You are projecting. I wanted boys because I had a difficult relationship with MY mom. Of course it is my personal experience, this is all I have. Parenting is not a crash course that one learns from the hallmark channel and self-help books. I also strongly believe that my mom was not the only mom who wanted a mini-her with similar, but better decision making skills. Go to the Teen forum and read about the mom who disagrees with her daughter's clothing because she used to dress modestly at her age or the one who is having a crisis because her teen is having sex at 16 and didn't wait until 24, like the mom. I see it over and over again.
Anonymous wrote:Why must one make it a competition? Every child boy or girl comes with their own unique personality and traits. Any child can present challenges regardless of gender. I am appalled at some women claiming how girls are so complex and emotional and they really wanted boys. Why peg one entire gender against the other because of your own personal experience? It’s sickening and anyone who does that probably needs a good amount of therapy.
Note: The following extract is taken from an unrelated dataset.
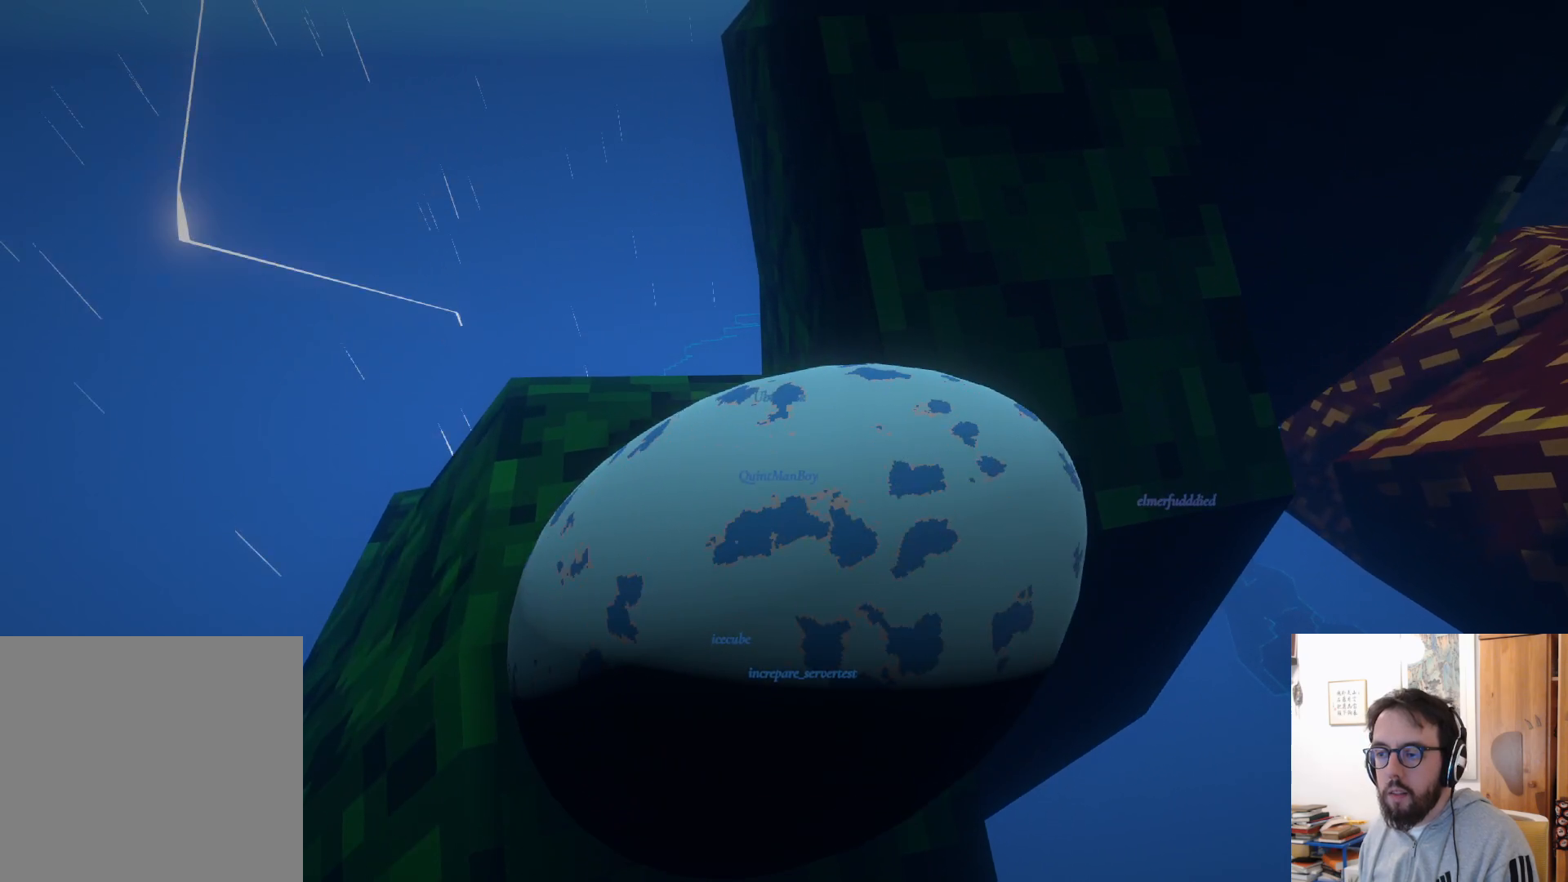
{"buttons": [], "left_stick": "up", "right_stick": "center", "events": [[350, "left_stick", "up"]]}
Anonymous wrote:Anonymous wrote:Anonymous wrote:Chinese and Middle Eastern people really want boys, even if they're feminists.
I have an Egyptian friend who did ivf with pgd for a boy
My American WASP husband also wished for a boy. I don't think it's rational. I absolutely wanted boys - I have 3 brothers and 8 male cousins and I'm the only girl in the family, so this is all I knew. Boys and men are very simple, very easy to live with; they have very simple needs. I love my nieces to death but I'm not equipped to deal with the richness of emotions, especially as teenagers. I also had a fraught relationship with my mom growing up, because she wanted to re-live her childhood through me and thought that having a daughter would be like a second chance to her life.
DP. I think this is a very damaging attitude. I have two sons and a daughter, and the boys are just as emotionally complex as my friends and I were at their ages (DD is a baby). The idea of boys as unemotional is outdated and inaccurate.
Anonymous wrote:Anonymous wrote:I wouldn’t marry someone so misogynistic/macho that they’d have such a pronounced desire for a male child. What is this, the 1300s? Grow up.
Oh please. Almost every white American woman I know wants to have a daughter and somehow it is OK and not considered misogynistic
Anonymous wrote:Well. I have a boy and a girl. But I know some friends of mine keep trying for a specific gender till they get their wishes or giving up after the 3rd/4th ones. They are still happy family, but I think maybe with a bit of regret. They are overjoyed when they get grandkid of the gender they want.
I think cheating or having another marriage is a bit overboard. If the family is still young & have $, they can pay money to pick specific gender.